In comparison, stock investing can be so passive, that most investors lose money by being too active (selling at the wrong time, picking individual stocks…).

The takeaway: measure twice, buy once

You can make money in real estate. But you should run the numbers and realize that, at least in the beginning, it is NOT a passive investment.

Hopefully my 3 reason rant gives you a framework to understand the emotional appeal of real estate investing, so you could take a more measured approach.

How 1 generation builds wealth is different from another generation

Back in my day, you could get a whole meal under a dollar.

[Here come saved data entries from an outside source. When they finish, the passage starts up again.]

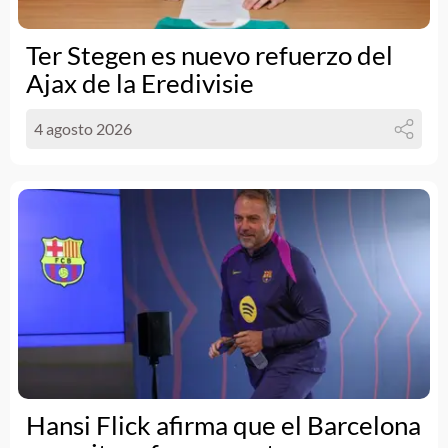
Ter Stegen es nuevo refuerzo del
Ajax de la Eredivisie
4 agosto 2026
Hansi Flick afirma que el Barcelona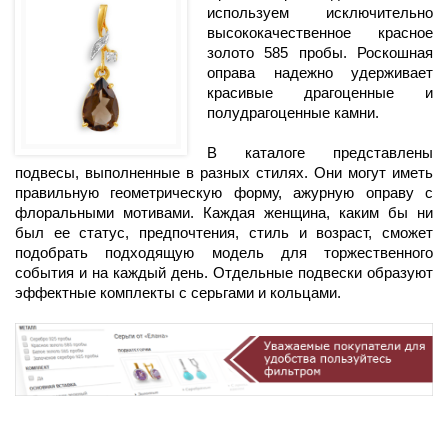
используем исключительно
высококачественное красное
золото 585 пробы. Роскошная
оправа надежно удерживает
красивые драгоценные и
полудрагоценные камни.
В каталоге представлены
подвесы, выполненные в разных стилях. Они могут иметь
правильную геометрическую форму, ажурную оправу с
флоральными мотивами. Каждая женщина, каким бы ни
был ее статус, предпочтения, стиль и возраст, сможет
подобрать подходящую модель для торжественного
события и на каждый день. Отдельные подвески образуют
эффектные комплекты с серьгами и кольцами.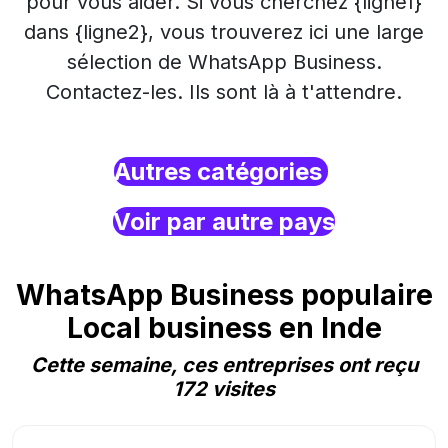
pour vous aider. Si vous cherchez {ligne1}
dans {ligne2}, vous trouverez ici une large
sélection de WhatsApp Business.
Contactez-les. Ils sont là à t'attendre.
Autres catégories
Voir par autre pays
WhatsApp Business populaire
Local business en Inde
Cette semaine, ces entreprises ont reçu
172 visites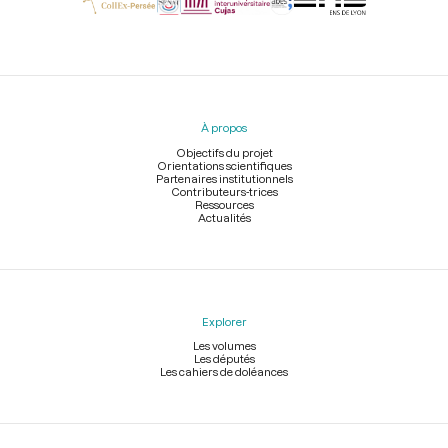
Menu
du
pied
À propos
de
page
Objectifs du projet
Orientations scientifiques
Partenaires institutionnels
Contributeurs-trices
Ressources
Actualités
Explorer
Les volumes
Les députés
Les cahiers de doléances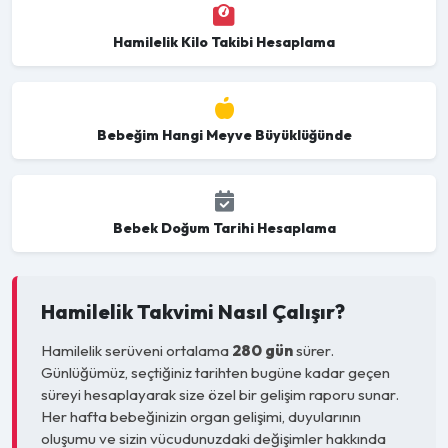
Hamilelik Kilo Takibi Hesaplama
Bebeğim Hangi Meyve Büyüklüğünde
Bebek Doğum Tarihi Hesaplama
Hamilelik Takvimi Nasıl Çalışır?
Hamilelik serüveni ortalama
280 gün
sürer.
Günlüğümüz, seçtiğiniz tarihten bugüne kadar geçen
süreyi hesaplayarak size özel bir gelişim raporu sunar.
Her hafta bebeğinizin organ gelişimi, duyularının
oluşumu ve sizin vücudunuzdaki değişimler hakkında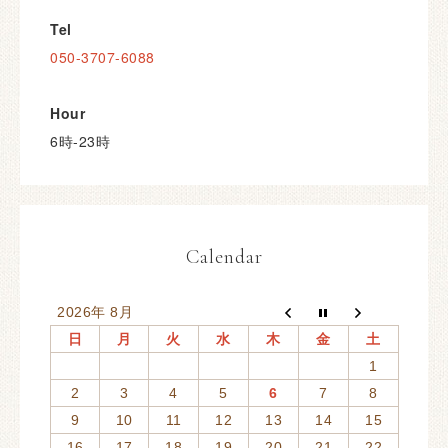
Tel
050-3707-6088
Hour
6時-23時
Calendar
2026年 8月
日
月
火
水
木
金
土
1
2
3
4
5
6
7
8
9
10
11
12
13
14
15
16
17
18
19
20
21
22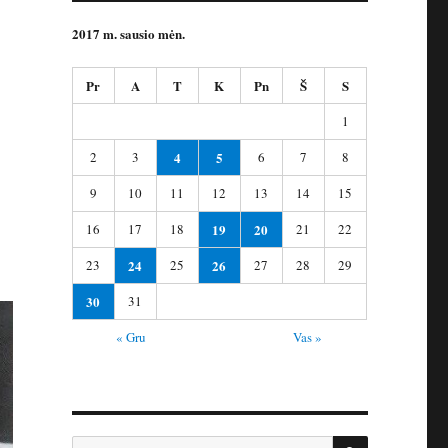
2017 m. sausio mėn.
Pr
A
T
K
Pn
Š
S
1
2
3
4
5
6
7
8
9
10
11
12
13
14
15
16
17
18
19
20
21
22
23
24
25
26
27
28
29
30
31
« Gru
Vas »
IEŠKOTI
Ieškoti:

The same person talking down to youths could, in the next breath, say:
Back in my day we worked hard at the same job for 40 years, bought a home and build a family. You should be able to do that too.

It used to be possible to buy a home while making minimum wage. That is just about crazy talk right now, with how inflated everything has become.

30 years ago, the average house price was only a few times the standard annual income.

Now it is 8.5 times the average income, according to CoreLogic data.

If you’re getting advice (admonishment?) from the older generation to buy real estate, it helps to realize they were playing Monopoly with a better set of rules.

And yet, to be completely fair…

Why some are doing worse financially compared to prior generations, another segment is doing dramatically better.

The trend? Tech-enabled creatives who leverage the scale of the internet to start businesses or launch new careers. Degree or no degree, you could build a six-figure internet business or suddenly go viral.

The future is here; it’s just not evenly distributed.

What’s fair is in the eye of the beholder

While it’s “unfair” that the economy treated earlier generations better, da yooths also have higher tech literacy and new opportunities that didn’t exist before.

Culturally, trends like the FIRE movement, childlessness, digital nomadism, minimalism and van life are not only more acceptable today, in certain locales they’re even lauded.

So hip. So alternative. Dream a new dream, and live it.